Dopuszczam do siebie myśl, że Kardynał Wojtyła wiedział o pedofili i nic z tą wiedzą nie zrobił, dopuszczam, że Lech Wałęsa był uwikłany w jakieś relacje z SB w latach siedemdziesiątych, ale ważniejsze są dla mnie ich role historyczne, duma z obu tych przedstawicieli mojego narodu. To, że są jakieś drugie strony medali, to tylko dowód na to, że nawet ci wielcy pozostają ludźmi.
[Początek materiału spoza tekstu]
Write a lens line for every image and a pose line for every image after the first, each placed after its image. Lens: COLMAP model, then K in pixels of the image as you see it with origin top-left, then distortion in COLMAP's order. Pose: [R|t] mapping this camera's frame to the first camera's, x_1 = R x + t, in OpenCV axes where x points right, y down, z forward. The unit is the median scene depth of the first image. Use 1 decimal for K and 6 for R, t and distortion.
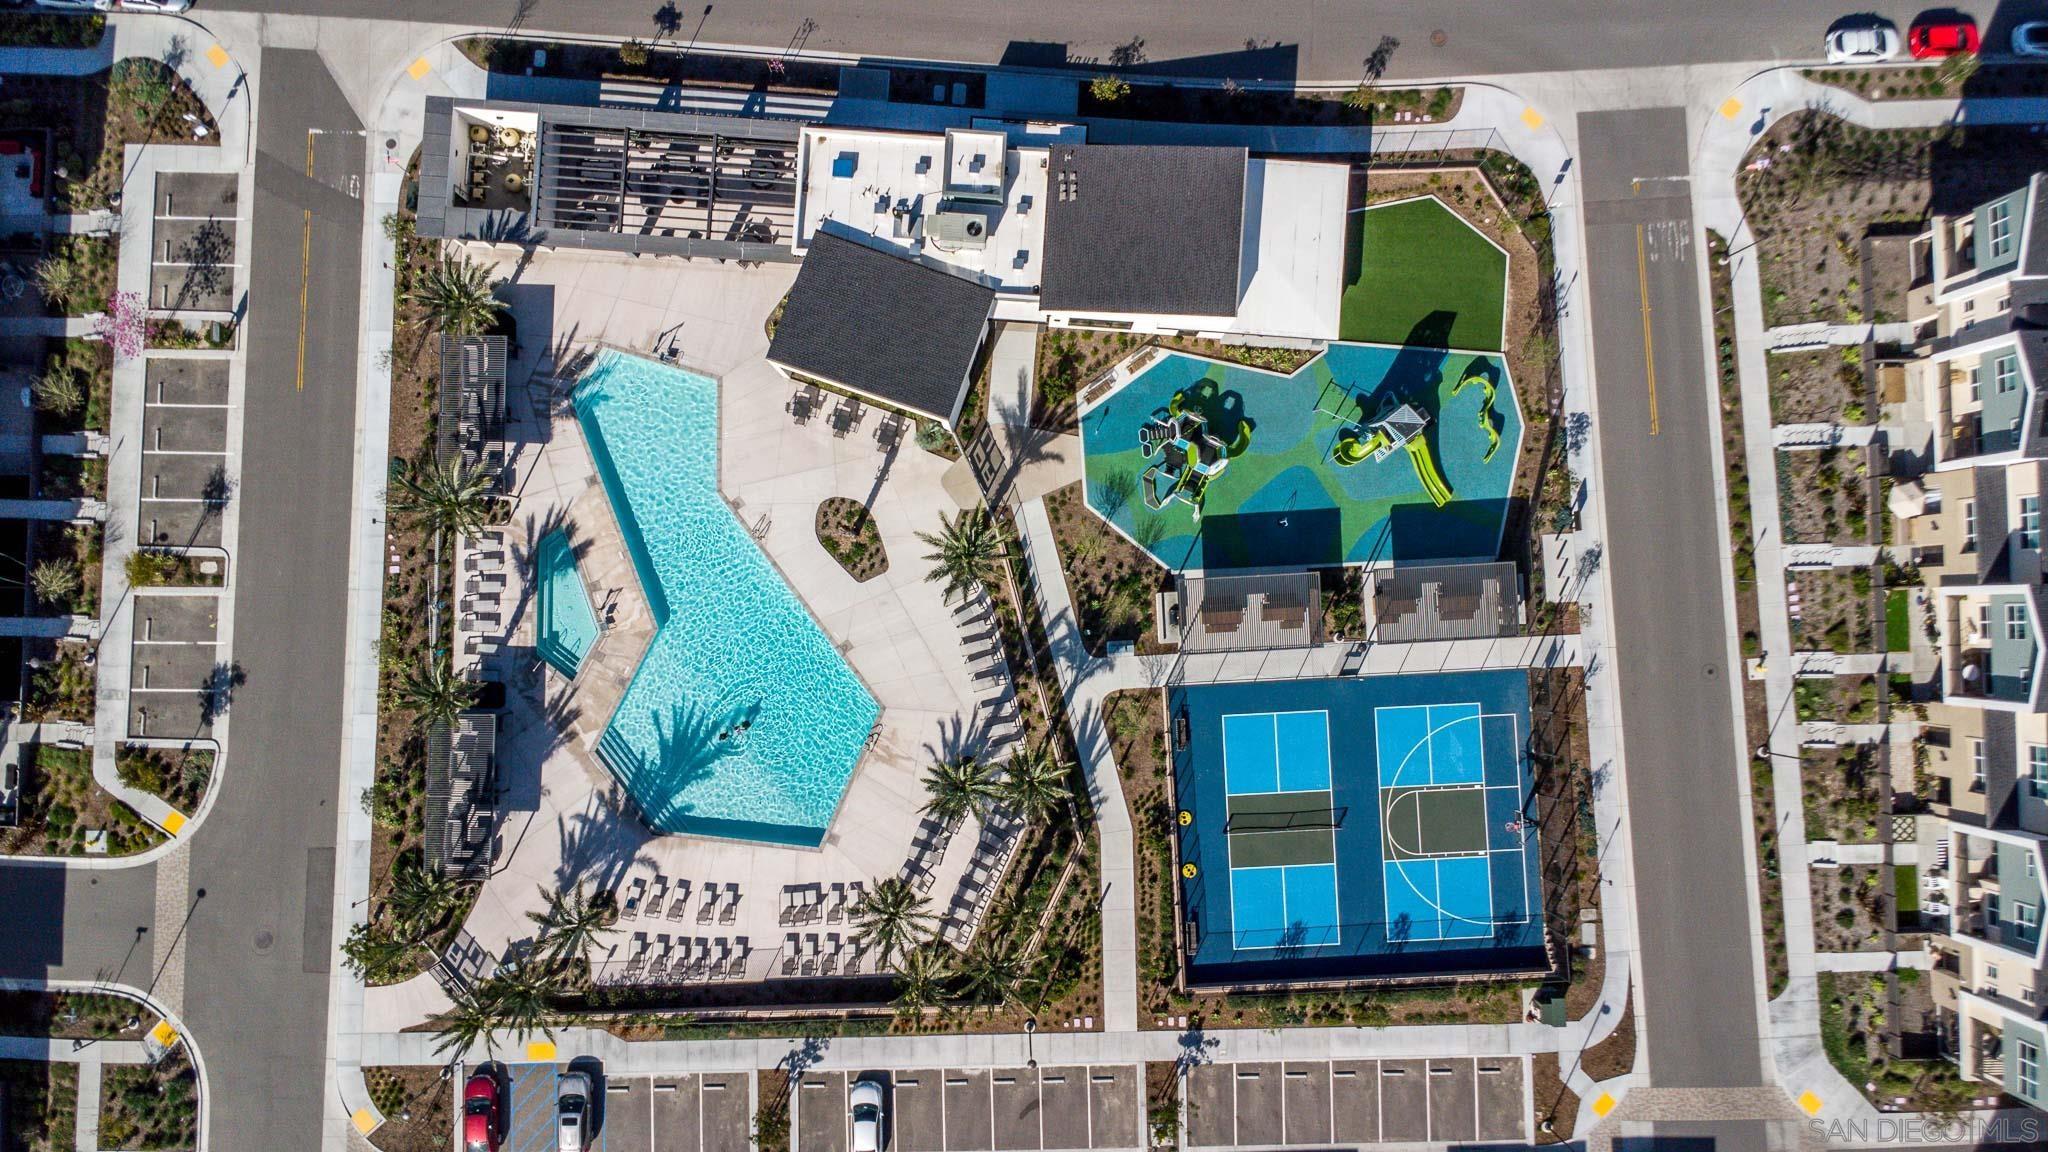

Cieszę się z Nobla dla Szymborskiej, chociaż w młodości napisała kilka kretyńskich wierszy i podpisała wstrętne pismo, cieszę się z Nobla dla Miłosza, choć uważał się za Litwina i też ma nieco za uszami w biografii, cieszę się z Nobla dla Tokarczuk, chociaż są tacy, którzy jej książki najchętniej spaliliby na stosie nawet ich nie czytając. Cieszą się, bo to Polska właśnie i z tego powodu nabyłem ostatnio Wiersze wszystkie Szymborskiej i Wiersze zebrane Herberta. To jest dorobek polskiego języka i literatury.
Nie rzucę więc kamieniem w Jana Pawła II, bo na zawsze pozostanie w moich uczuciach kimś niezwykle ważnym i nawet jeśli popełnił jakieś błędy zaniechania, moich uczuć to nie zmieni. Nie musi być dla mnie święty i tak zasłużył na szacunek i wdzięczność. Nie stanę jednak też w szeregach bałwochwalców, którzy chcą zrobić z papieża wiecznie żywego Lenina. Jan Paweł II chyba by też tego nie chciał.